Of three starters during my first dinner visit, lamb tartare ($16) served with fennel slaw, brioche and dots of tarragon sauce was the most interesting. Fried calamari ($15), with admittedly good red peppers and green beans and bacon-wrapped dates ($13) were more pedestrian, and we would have liked more of them for our money.
Main courses that night were very straight-forward. Best were plates of duck confit ($27) and rainbow trout ($27) that were both succulent and generously proportioned. A pork tenderloin roulade ($24) was a competent, more mild pick.
My tourtière ($22) made of veal, beef and pork was quite good in terms of pastry and savoury filling, but the single-serving pie was also surprisingly small. “Is that a butter tart?” one of my friends asked. She exaggerated, but as well crafted as it was, the tourtière didn’t feel like great value.
Lamb shank ($26) was tender, but very much under-seasoned and under-sauced. My guess was that the lamb had been cautiously cooked in a sous-vide water bath rather than braised in the old-school way, with the old-school benefits.

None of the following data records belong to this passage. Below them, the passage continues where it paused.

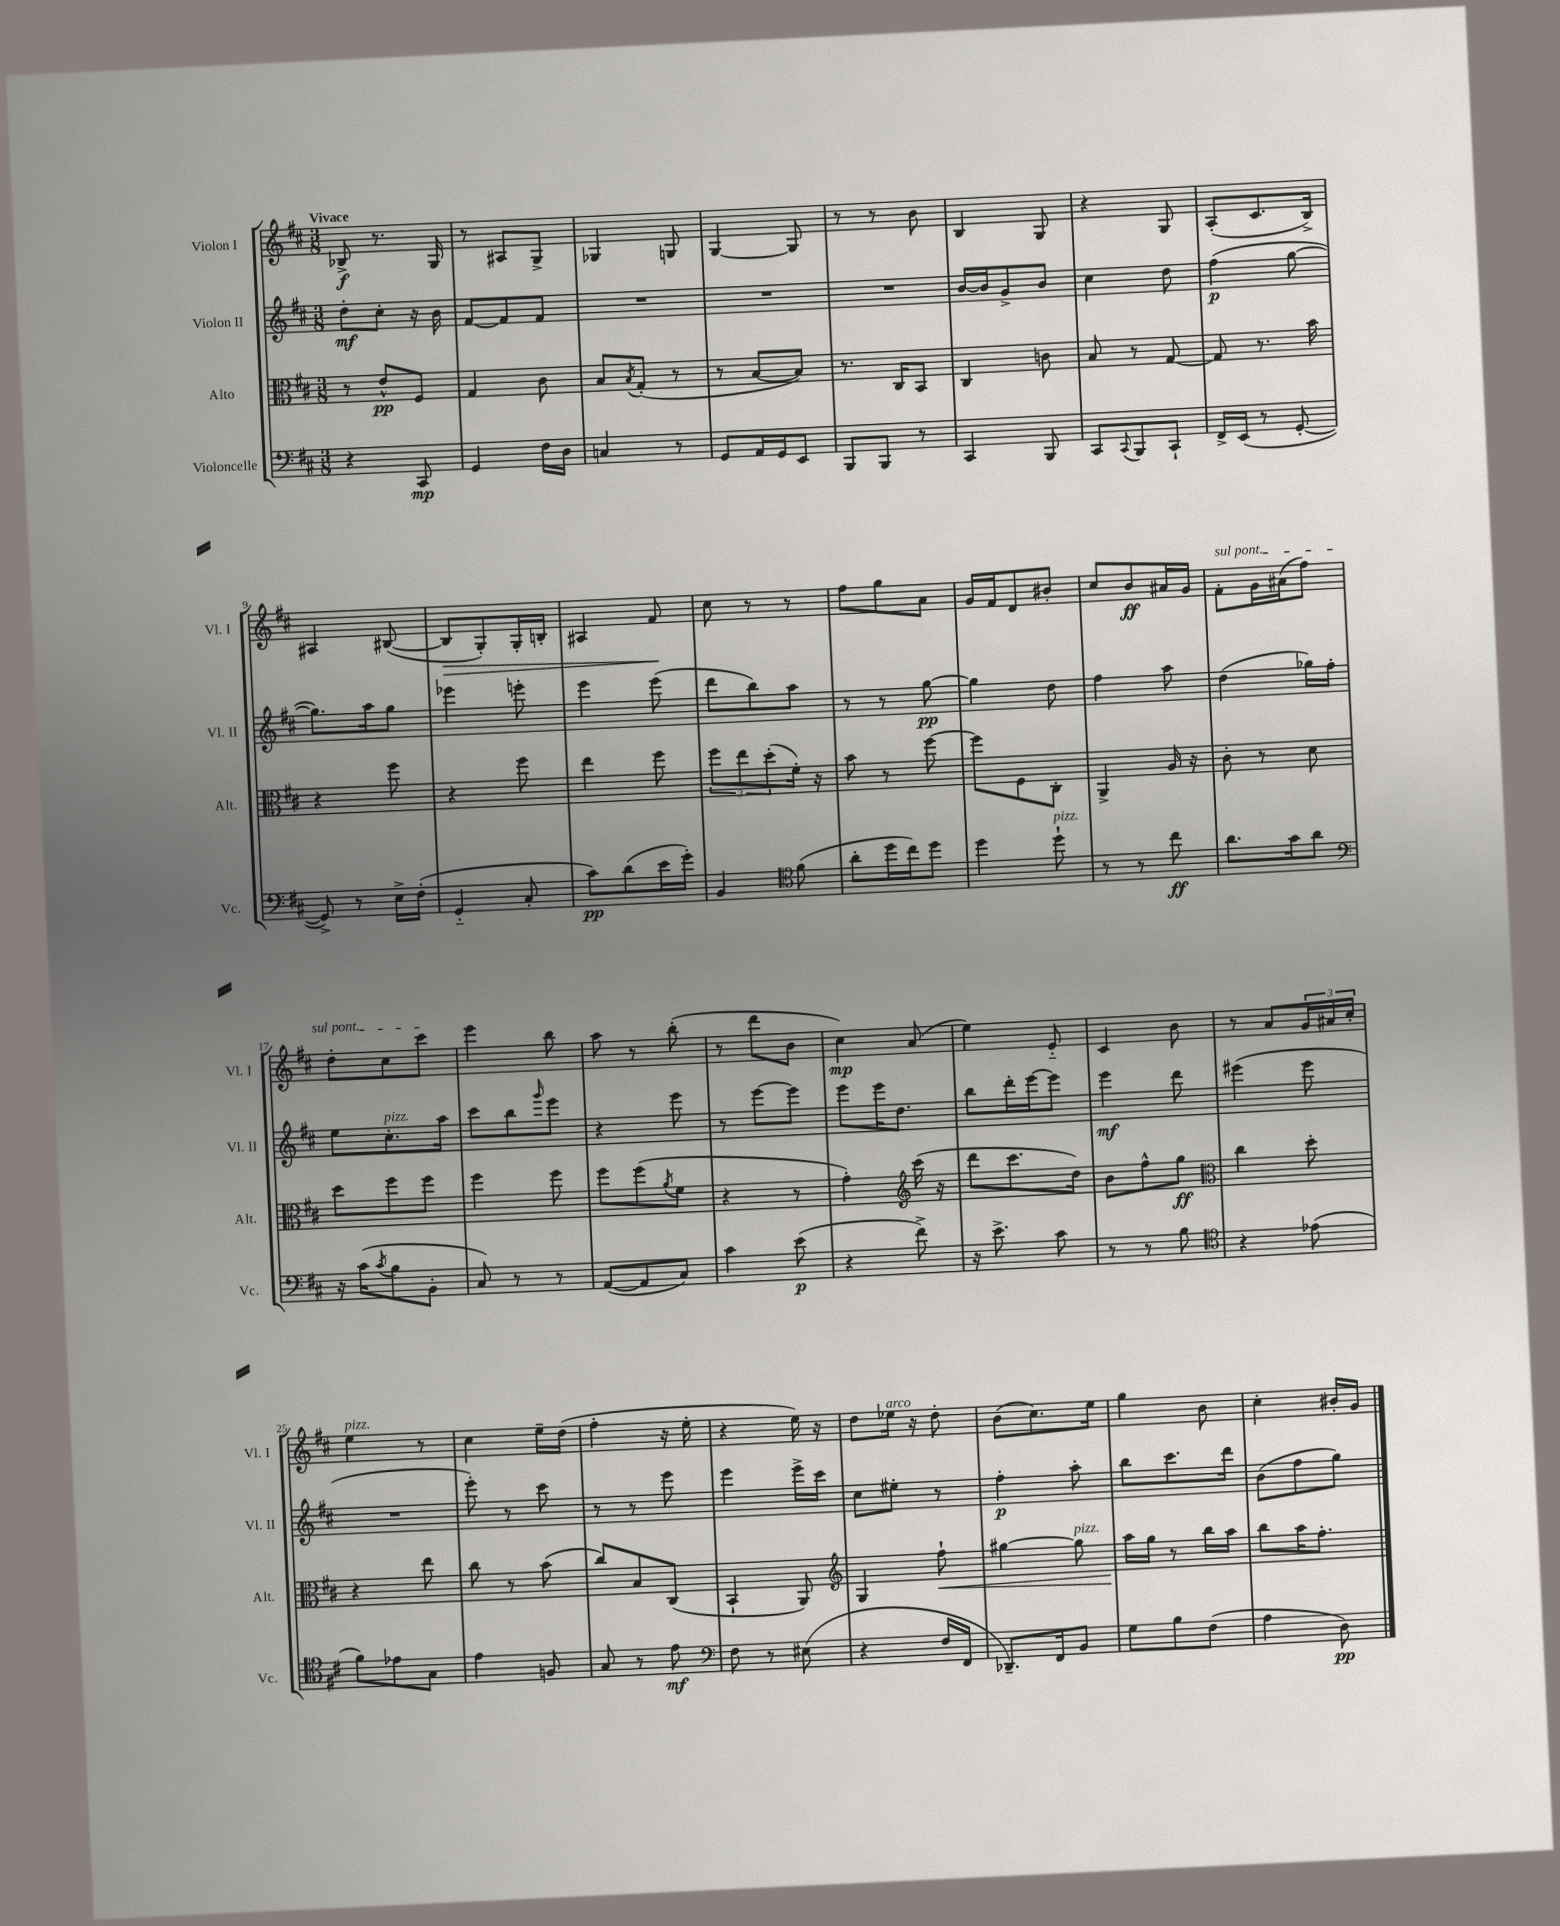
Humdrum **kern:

**kern	**kern	**kern	**kern
*staff4	*staff3	*staff2	*staff1
*clefF4	*clefC3	*clefG2	*clefG2
*k[f#c#]	*k[f#c#]	*k[f#c#]	*k[f#c#]
*M3/8	*M3/8	*M3/8	*M3/8
4r	8r	8dd'\L	8B-^/
.	8e^^/L	8cc#'\J	8.r
8CC#/	8F#/J	16r	.
.	.	16b\	16G/
=	=	=	=
4GG/	4G/	[8f#/L	8r
.	.	8f#/]	8A#/L
16F#\LL	8c#\	8f#/J	8G^/J
16D\JJ	.	.	.
=	=	=	=
4C/	8B/L	4.r	4G-/
.	8qB/	.	.
.	(8G'/J	.	.
8r	8r	.	8G/
=	=	=	=
8GG/L	8r	4.r	[4G/
16AA/L	[8B/L	.	.
16GG/J	.	.	.
8EE/J	8B/]J)	.	8G/]
=	=	=	=
8BBB/L	8.r	4.r	8r
8BBB/J	.	.	8r
.	16C#/LK	.	.
8r	8BB/J	.	8b\
=	=	=	=
4CC#/	4C#/	[16b/LL	4B/
.	.	16b/]J	.
.	.	8g^/	.
8BBB/	8c\	8b/J	8G/
=	=	=	=
8CC#/L	8B/	4cc#\	4r
8qqCC#/	.	.	.
8BBB/	8r	.	.
8CC#`/J	[8G/	8dd\	8G/
=	=	=	=
16FF#^/LL	8G/]	(4ff#\	(8A'/L
(16EE/JJ	.	.	.
8r	8.r	.	8.c#/
[8GG'/	.	[8gg\	.
.	16b\	.	16B^/Jk)
=	=	=	=
8GG^/])	4r	8.gg\]L)	4A#/
8r	.	.	.
.	.	16aa\k	.
16E^\LL	8ff#\	8gg\J	([8B#/
(16F#'\JJ	.	.	.
=	=	=	=
4GG'~/	4r	4eee-\	8B#/]L
.	.	.	8G'/)
8C#'/	8ff#\	8eee'\	16G'/L
.	.	.	16B'/JJ
=	=	=	=
8c#\L)	4ee\	4eee\	4A#/
(8d\	.	.	.
16e\L	8ff#\	(8eee\	8f#/
16g'\JJ)	.	.	.
=	=	=	=
4BB/	12ff#\L	8ddd\L	8cc#\
.	12ee\	.	.
.	.	8bb\)	8r
.	(12dd'\	.	.
*clefC4	*	*	*
(8f#\	16f#'\Jk)	8aa\J	8r
.	16r	.	.
=	=	=	=
8a'\L	8b\	8r	8ff#\L
16dd\L	8r	8r	8gg\
16cc#\J)	.	.	.
8dd\J	[8ff#\	[8gg\	8a\J
=	=	=	=
4dd\	8ff#\]L	4gg\]	16g/LL
.	.	.	16f#/J
.	8F#\	.	8d/
8dd`\	8C#'\J	8dd\	8b#'/J
=	=	=	=
8r	4AA^/	4ff#\	8cc#/L
8r	.	.	8b/
8cc#\	16A/	8aa\	16a#/L
.	16r	.	16g/JJ
=	=	=	=
8.a\L	8c#'\	(4dd\	8f#'\L
.	8r	.	16g\L
16g\k	.	.	(16a#\J
8a\J	8d\	16gg-\LL)	8ff#\J)
.	.	16ff#'\JJ	.
=	=	=	=
*clefF4	*	*	*
16r	8dd\L	8ee\L	8dd'\L
(16c#\LK	.	.	.
8qc#/	.	.	.
8B\	8ff#\	8.cc#'\	8cc#\
8BB'\J	8ff#\J	.	8ccc#\J
.	.	16aa\Jk	.
=	=	=	=
8C#/)	4ff#\	8ccc#\L	4eee\
8r	.	8bb\	.
.	.	16qqggg/	.
8r	8ff#\	8eee\J	8bb\
=	=	=	=
([8AA/L	8ff#\L	4r	8aa\
8AA/]	(8ff#\	.	8r
.	8qa/	.	.
8C#/J)	8f#\J	8eee\	(8bb'\
=	=	=	=
4c#\	4r	8r	8r
.	.	[8eee\L	8ddd\L
(8e\	8r	8eee\]J	8b\J
=	=	=	=
4r	4g'\)	8eee\L	4cc#\)
.	.	16eee\K	.
.	.	8.dd\J	.
*	*clefG2	*	*
8f#^\)	(16ccc#\	.	(8a/
.	16r	.	.
=	=	=	=
16r	8ddd\L	8bb\L	4ee\)
8.e^\	.	.	.
.	8.ccc#\	16ddd'\L	.
.	.	[16eee\J	.
8c#\	.	8eee\]J	8e'~/
.	16dd\Jk)	.	.
=	=	=	=
8r	8b\L	4eee\	4c#/
8r	8ff#^^\	.	.
8B\	8gg\J	8ddd\	8b\
=	=	=	=
*clefC4	*clefC3	*	*
4r	4cc#\	(4eee#\	8r
.	.	.	8a/L
(8e-\	8dd'\	8eee#\	24g/L
.	.	.	24a#/
.	.	.	24cc#'/JJ
=	=	=	=
8f#\L)	4r	4.r	4ee\
8e-\	.	.	.
8G\J	8ee\	.	8r
=	=	=	=
4e\	8cc#\	8eee'\)	4cc#\
.	8r	8r	.
8F/	(8b\	8ccc#\	16ee~\LL
.	.	.	(16dd\JJ
=	=	=	=
8G/	8cc#/L)	8r	4ff#'\
8r	8B/	8r	.
8e\	(8C#/J	8eee\	16r
.	.	.	16ee'\
=	=	=	=
*clefF4	*	*	*
8F#\	4BB`/	4eee\	4r
8r	.	.	.
(8E#\	8AA/)	16eee^\LL	16ee\)
.	.	16ccc#\JJ	16r
=	=	=	=
*	*clefG2	*	*
4r	4G/	8cc#\L	8dd\L
.	.	8ee#'\J	16ee-\Jk
.	.	.	16r
16F#/LL	8ff#`\	8r	8dd'\
16FF#/JJ	.	.	.
=	=	=	=
8.DD-~/L)	[4gg#\	4ff#'\	(8b\L
.	.	.	8.cc#\)
16FF#/k	.	.	.
8BB/J	8gg#\]	8aa'\	.
.	.	.	16ee\Jk
=	=	=	=
8G\L	16aa\LL	8bb\L	4gg\
.	16gg\JJ	.	.
8B\	8r	8.ccc#\	.
(8F#\J	16bb\LL	.	8b\
.	16aa\JJ	16ddd\Jk	.
=	=	=	=
4A\	8bb\L	(8b\L	4cc#'\
.	16aa\K	8ff#\	.
.	8.ff#'\J	.	.
8D\)	.	8gg\J)	16b#'/LL
.	.	.	16g/JJ
==	==	==	==
*-	*-	*-	*-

You read very little above about what accompanied those main-course proteins because, on the side, most of those plates were nearly identical. Four of five plates featured whipped potatoes, French beans and variations on demi-glace-based sauces. High marks for efficiency, but much less for imagination.

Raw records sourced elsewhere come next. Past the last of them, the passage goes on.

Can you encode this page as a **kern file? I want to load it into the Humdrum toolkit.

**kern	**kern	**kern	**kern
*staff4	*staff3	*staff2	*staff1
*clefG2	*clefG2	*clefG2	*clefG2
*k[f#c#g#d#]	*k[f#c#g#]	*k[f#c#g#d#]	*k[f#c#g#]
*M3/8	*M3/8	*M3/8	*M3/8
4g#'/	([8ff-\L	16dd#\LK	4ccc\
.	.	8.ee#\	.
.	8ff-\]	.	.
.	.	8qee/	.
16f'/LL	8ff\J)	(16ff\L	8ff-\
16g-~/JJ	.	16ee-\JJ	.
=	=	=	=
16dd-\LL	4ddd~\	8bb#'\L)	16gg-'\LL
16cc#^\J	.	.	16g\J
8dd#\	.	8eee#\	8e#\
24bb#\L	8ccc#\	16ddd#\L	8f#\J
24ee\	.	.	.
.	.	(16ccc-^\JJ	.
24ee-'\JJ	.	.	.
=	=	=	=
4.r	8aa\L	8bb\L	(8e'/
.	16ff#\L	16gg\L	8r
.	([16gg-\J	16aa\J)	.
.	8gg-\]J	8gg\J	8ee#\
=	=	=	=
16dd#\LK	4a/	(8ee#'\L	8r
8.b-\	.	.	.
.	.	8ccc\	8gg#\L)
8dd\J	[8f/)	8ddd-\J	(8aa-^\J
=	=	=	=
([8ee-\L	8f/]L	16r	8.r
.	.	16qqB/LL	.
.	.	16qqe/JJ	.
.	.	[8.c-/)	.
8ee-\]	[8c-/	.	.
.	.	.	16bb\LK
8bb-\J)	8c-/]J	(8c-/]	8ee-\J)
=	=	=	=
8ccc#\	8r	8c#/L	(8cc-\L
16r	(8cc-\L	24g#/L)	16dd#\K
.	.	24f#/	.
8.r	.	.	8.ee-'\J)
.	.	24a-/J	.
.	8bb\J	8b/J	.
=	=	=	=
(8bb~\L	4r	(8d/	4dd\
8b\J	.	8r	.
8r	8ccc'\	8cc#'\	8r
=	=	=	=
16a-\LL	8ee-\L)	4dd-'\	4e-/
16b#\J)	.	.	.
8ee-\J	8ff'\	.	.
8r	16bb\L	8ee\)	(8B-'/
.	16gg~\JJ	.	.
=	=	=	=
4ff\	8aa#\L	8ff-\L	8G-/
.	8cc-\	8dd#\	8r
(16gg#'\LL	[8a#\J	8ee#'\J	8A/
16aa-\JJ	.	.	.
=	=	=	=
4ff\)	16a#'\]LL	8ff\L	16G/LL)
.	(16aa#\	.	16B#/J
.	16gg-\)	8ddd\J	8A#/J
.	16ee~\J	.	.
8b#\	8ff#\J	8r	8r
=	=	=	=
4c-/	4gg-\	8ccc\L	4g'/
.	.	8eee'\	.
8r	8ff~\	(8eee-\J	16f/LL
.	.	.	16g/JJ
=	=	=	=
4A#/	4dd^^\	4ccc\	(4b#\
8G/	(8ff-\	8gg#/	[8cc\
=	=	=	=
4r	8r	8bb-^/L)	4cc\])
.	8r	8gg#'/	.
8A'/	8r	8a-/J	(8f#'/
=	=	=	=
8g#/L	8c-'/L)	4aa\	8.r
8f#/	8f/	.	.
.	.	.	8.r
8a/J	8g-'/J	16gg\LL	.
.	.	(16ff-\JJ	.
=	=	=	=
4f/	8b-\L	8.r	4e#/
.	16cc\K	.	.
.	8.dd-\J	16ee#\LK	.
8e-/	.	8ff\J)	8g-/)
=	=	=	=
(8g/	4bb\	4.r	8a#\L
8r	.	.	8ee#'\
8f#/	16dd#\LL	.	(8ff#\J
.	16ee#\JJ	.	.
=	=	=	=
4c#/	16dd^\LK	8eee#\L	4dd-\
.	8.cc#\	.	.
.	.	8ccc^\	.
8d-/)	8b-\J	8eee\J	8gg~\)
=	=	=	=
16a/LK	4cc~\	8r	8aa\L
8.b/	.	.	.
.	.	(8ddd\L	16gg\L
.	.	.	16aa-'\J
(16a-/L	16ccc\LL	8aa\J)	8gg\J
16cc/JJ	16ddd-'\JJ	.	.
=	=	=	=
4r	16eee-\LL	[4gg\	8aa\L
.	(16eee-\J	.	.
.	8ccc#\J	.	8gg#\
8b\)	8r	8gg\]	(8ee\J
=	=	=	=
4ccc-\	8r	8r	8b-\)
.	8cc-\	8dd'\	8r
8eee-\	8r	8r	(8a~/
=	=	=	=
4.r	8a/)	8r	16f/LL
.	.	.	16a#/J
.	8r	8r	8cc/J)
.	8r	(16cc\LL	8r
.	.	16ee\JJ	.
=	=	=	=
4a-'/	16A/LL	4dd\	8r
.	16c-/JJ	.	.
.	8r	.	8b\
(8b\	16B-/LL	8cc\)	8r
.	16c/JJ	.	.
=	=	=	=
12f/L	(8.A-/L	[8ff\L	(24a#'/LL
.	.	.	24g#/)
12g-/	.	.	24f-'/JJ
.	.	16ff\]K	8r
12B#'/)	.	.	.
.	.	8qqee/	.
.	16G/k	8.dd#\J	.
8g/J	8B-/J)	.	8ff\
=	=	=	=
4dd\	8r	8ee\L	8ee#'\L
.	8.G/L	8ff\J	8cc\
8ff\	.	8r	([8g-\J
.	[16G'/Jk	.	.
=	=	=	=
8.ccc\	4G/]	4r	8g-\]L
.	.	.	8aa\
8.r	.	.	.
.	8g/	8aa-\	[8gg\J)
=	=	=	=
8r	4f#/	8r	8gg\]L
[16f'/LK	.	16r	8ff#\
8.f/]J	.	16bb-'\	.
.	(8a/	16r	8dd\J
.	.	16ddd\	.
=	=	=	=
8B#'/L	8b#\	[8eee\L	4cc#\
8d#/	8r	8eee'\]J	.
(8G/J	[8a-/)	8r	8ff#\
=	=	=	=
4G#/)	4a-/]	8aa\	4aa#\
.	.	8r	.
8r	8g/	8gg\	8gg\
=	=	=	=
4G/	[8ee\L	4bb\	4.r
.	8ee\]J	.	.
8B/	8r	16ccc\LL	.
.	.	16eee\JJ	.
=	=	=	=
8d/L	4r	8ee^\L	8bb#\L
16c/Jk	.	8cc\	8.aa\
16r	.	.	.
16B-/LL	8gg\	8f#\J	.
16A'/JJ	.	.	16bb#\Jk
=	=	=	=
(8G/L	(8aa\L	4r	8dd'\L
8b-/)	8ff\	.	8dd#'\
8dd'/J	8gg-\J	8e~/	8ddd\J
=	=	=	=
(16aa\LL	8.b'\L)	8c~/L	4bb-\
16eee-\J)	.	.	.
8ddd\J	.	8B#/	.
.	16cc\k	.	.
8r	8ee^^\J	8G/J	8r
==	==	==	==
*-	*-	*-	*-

Desserts ($9) were as standard as standard gets. But that said, the piping hot apple crumble and chocolate mousse with raspberry sorbet were also very good renditions of the classics.
When I visited a second time, again there were some ups, some downs and familiar food that aimed to comfort.
Of two soups, I thought better of a butternut squash soup special, tweaked with a hint of curry. The soup that’s always on the gastropub’s menu is a classic French onion soup, which was satisfactory but nothing special.
Veal sweetbreads lacked the crisp exteriors that I think are a must, in part because of the demi-glace sauce on top. Putting that sauce below the dish’s puff pastry or beside the meat would have made for better sweetbread bites.
A sandwich of thinly shaved, too-dry brisket and bacon with cheddar and barbecue sauce was more more hefty than good.
That night, the Sunday supper of prime rib ($28, including soup or salad) was the clear, if very basic, winner. The slab of edge-to-edge pink meat was simply salted — perish the thoughts of garlic, herb crusts or hickory smoke you might encounter with prime rib dinners elsewhere. With the meat came with solidly made veg, OK Yorkshire pudding and gravy.
Based on a 2011 review, the Main Street Cellar served dishes that seem exotic and practically revolutionary compared to its successor’s fare — think ostrich tartare or duck flavoured with Chinese five-spice, paired with papaya salsa and gingered basmati rice.
Those sound like the kinds of dishes I might possibly find at a gastropub. But now, not in Manotick, where it’s back to basics instead.